Keep in mind that that has a – that’s built off of a big ramp to between 17% and 18% when we’re bringing all these DUCs online. So the 2017 to 2018 production ramp is very substantial. And then 2018 to 2019 we’re going off of that flush production that we generated in 2018. So it’s a more moderate ramp, so don’t look at that and be deceived by, oh this is a single digit compounded annual growth rate. Now it’s coming off of a big initial first step.

In terms of returning cash to shareholders, I think that absolutely is a top priority goal. The one thing we would do well before that is to delever the company. We used leverage to buy in this asset and the shell asset prior to that and to fund our drilling growth over the last several years. And I think that leverage was put to good use. Now we’ve got a world-class asset with a huge contiguous position and we’ve got plenty of drilling to do for the next 15 to 20 years.

So I really would think about the company right now in terms of priorities one, two and three being deleveraging and then if we’re generating excess cash absolutely, returning it to the shareholders in the form of buybacks or dividends.

Keep in mind, management employees here are the largest shareholders of the company. So I think it would be a really good thing if we got ourselves to a point where we were paying a dividend or we were in a sustained buyback program which is another form.

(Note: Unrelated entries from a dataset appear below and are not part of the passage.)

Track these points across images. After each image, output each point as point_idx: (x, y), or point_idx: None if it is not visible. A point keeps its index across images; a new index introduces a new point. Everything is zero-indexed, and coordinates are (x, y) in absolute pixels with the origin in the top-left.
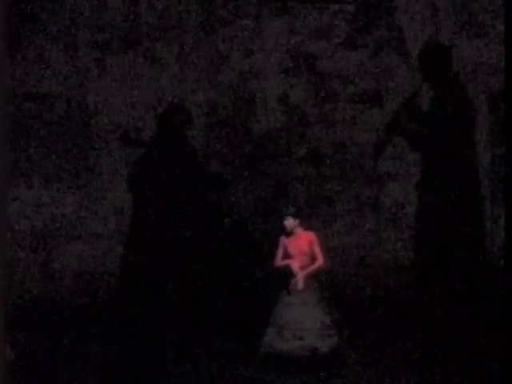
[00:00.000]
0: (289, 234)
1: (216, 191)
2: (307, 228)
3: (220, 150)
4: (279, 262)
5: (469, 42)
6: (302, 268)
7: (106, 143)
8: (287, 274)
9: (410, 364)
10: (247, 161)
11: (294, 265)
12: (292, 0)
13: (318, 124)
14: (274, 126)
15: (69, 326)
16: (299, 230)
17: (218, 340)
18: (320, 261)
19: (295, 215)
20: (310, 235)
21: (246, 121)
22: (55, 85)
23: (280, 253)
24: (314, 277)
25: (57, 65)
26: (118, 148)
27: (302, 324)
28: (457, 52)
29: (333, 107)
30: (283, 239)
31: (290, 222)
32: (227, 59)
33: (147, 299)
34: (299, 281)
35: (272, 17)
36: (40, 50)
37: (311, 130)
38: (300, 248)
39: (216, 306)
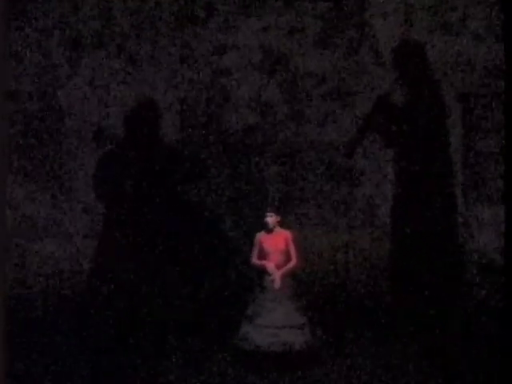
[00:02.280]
0: (270, 230)
1: (189, 189)
2: (283, 226)
3: (193, 148)
4: (255, 259)
5: (441, 40)
6: (278, 266)
7: (79, 142)
8: (262, 270)
9: (384, 362)
10: (220, 159)
11: (270, 265)
12: None
13: (291, 122)
14: (247, 124)
15: (41, 325)
16: (276, 228)
17: (192, 337)
18: (294, 261)
19: (277, 212)
20: (286, 233)
21: (219, 119)
22: (27, 83)
23: (256, 250)
24: (289, 275)
25: (28, 63)
26: (91, 147)
27: (277, 321)
28: (429, 50)
29: (306, 105)
30: (259, 236)
31: (272, 219)
32: (200, 57)
33: (120, 298)
34: (276, 280)
35: (245, 15)
36: (11, 47)
37: (284, 128)
38: (276, 246)
39: (189, 303)
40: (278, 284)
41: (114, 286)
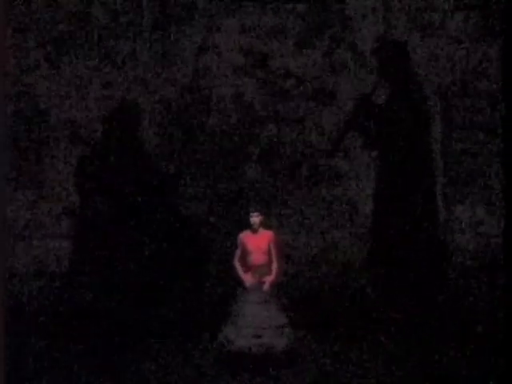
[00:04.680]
0: (254, 230)
1: (168, 190)
2: (265, 226)
3: (173, 148)
4: (237, 261)
5: (420, 39)
6: (260, 266)
7: (59, 143)
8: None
9: (364, 361)
10: (200, 159)
11: (247, 279)
12: None
13: (272, 122)
14: (228, 125)
15: (20, 324)
16: (260, 228)
17: (173, 337)
18: (276, 265)
19: (261, 212)
20: (269, 234)
21: (200, 119)
22: (7, 83)
23: (239, 250)
24: (271, 275)
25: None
26: (71, 147)
27: (259, 322)
28: (409, 50)
29: (286, 106)
30: (242, 236)
31: (258, 219)
32: (180, 57)
33: (101, 299)
34: (265, 286)
35: (225, 16)
36: None
37: (264, 128)
38: (259, 246)
39: (171, 304)
40: (267, 288)
41: (94, 286)
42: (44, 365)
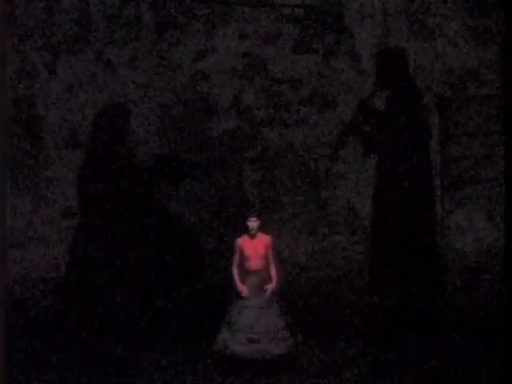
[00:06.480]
0: (252, 235)
1: (166, 195)
2: (262, 230)
3: (172, 153)
4: (235, 267)
5: (418, 45)
6: (258, 271)
7: (56, 147)
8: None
9: (363, 367)
10: (199, 163)
11: (244, 290)
12: (243, 4)
13: (270, 127)
14: (226, 130)
15: (17, 331)
16: (258, 233)
17: (169, 343)
18: (275, 271)
19: (258, 216)
20: (266, 238)
21: (198, 123)
22: (5, 89)
23: (236, 256)
24: (269, 280)
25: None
26: (68, 152)
27: (256, 327)
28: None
29: (284, 111)
30: (240, 241)
31: (256, 224)
32: (179, 62)
33: (95, 305)
34: (268, 293)
35: (223, 21)
36: None
37: (263, 133)
38: (256, 251)
39: (168, 309)
40: (268, 296)
41: (90, 292)
42: (44, 367)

But we do view returning cash to shareholders as also being achieved by de-levering, right? Because we’re just adding to the intrinsic value of the equity by doing so. And I think we would witness an expansion in our in our enterprise value to cash flow trading multiples, and everybody would benefit. So all three of those deleveraging, dividends and buybacks are just different forms of really the same thing, and those are our goals now.